## Extrait à lire
-- -- --
L'indésirable «mini-fourgonnette»

Il m’arrive souvent d’être dépassé par des fourgonnettes roulant à 150 km/h sur l’autoroute comme s’il s’agissait d’un bolide de course.

Minivan

Kalinovskiy - Fotolia

D’abord, corrigeons une faute majeure de la littérature automobile, c’est-à-dire l’appellation de mini-fourgonnette qui n’est rien de moins qu’un pléonasme.

Les linguistes vous diront que de marier deux mots similaires dans leur désignation est fautive, le mot «mini» étant déjà un diminutif tout comme «fourgonnette» qui décrit un mini-fourgon. Voyons ce qu’en dit le correcteur Antidote dans la description de la fourgonnette: «Petit véhicule utilitaire dont l’arrière est couvert et muni d’un hayon. • QUÉB. Véhicule à carrosserie monocorps et à espace intérieur spacieux, permettant le transport de sept passagers ou de marchandises».

On ne peut être plus clair.   

Je soupçonne que c’est la connotation morbide de «mini-fourgon» qui a forcé les constructeurs automobiles à inventer le terme de «mini-fourgonnette».

À l’époque de leur apparition sur le marché au début des années 80, seule la compagnie Ford avait affiché le nom de mini-fourgon dans ses brochures décrivant la pauvre Aérostar. Bravo à Ford. 

7 passagers, non merci

Mais nous n’en sommes pas au premier faux pas du jargon automobile du Québec dont on nous rabâche les oreilles régulièrement avec des fautes comme «7 passagers» en parlant d’un véhicule spacieux pouvant accueillir 6 personnes et un conducteur tant il est vrai que ce dernier n’est pas un passager. L’expression correcte est donc un véhicule 7 places.

Mon but premier avec ce billet était cependant tout autre, soit de fustiger les conducteurs de fourgonnettes.  

Fi à la «mini-fourgonnette»

Malgré un comportement routier qui incite fort peu à la vitesse, je n’en reviens pas de la façon dont ces véhicules sont conduits, sans égard à leur grosseur, leur piètre freinage, leur maniabilité déficiente et leur tenue de route approximative.
-- -- --
## Données fournies
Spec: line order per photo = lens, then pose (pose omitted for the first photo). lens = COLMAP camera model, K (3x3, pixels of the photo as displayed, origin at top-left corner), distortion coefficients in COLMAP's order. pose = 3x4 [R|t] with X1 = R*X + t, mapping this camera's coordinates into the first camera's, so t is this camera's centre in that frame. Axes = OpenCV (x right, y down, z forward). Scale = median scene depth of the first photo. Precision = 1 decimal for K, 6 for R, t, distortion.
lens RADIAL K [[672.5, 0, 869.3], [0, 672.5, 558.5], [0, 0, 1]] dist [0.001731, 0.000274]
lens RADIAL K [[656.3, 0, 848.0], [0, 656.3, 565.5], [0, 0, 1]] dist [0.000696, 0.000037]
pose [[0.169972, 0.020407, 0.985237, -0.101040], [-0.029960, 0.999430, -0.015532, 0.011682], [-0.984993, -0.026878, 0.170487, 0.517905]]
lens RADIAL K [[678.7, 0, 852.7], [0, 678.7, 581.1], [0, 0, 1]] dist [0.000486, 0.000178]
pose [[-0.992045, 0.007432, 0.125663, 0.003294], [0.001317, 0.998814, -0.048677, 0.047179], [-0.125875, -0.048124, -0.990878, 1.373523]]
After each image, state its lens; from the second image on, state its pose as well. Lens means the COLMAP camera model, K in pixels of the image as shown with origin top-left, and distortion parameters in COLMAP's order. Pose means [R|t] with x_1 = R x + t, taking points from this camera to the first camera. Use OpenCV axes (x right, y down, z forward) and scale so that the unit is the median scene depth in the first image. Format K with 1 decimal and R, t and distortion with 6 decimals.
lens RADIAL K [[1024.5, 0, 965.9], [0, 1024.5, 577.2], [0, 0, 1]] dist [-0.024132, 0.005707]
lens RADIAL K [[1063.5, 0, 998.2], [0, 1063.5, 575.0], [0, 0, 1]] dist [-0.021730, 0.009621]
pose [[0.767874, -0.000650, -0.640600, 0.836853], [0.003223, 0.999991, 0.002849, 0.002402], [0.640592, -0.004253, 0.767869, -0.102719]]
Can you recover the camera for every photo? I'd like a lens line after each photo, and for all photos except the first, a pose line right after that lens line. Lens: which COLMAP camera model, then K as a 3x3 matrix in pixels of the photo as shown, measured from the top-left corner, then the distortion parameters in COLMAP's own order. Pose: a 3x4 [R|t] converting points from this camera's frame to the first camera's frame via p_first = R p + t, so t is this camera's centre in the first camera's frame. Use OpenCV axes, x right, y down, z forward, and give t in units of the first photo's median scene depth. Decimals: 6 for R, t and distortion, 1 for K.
-- -- --
## Exercices à faire
- A) D'après l'extrait à lire, quelle compagnie était la seule à afficher le nom de mini-fourgon dans ses brochures au début des années 80 ?
- B) Mettez en anglais cette phrase de l'extrait à lire : “Je soupçonne que c’est la connotation morbide de «mini-fourgon» qui a forcé les constructeurs automobiles à inventer le terme de «mini-fourgonnette».”

## Réponses aux exercices
- A) La compagnie Ford, dans ses brochures sur l'Aérostar.

- B) I suspect that it is the morbid connotation of "mini-fourgon" that forced automakers to invent the term "mini-fourgonnette."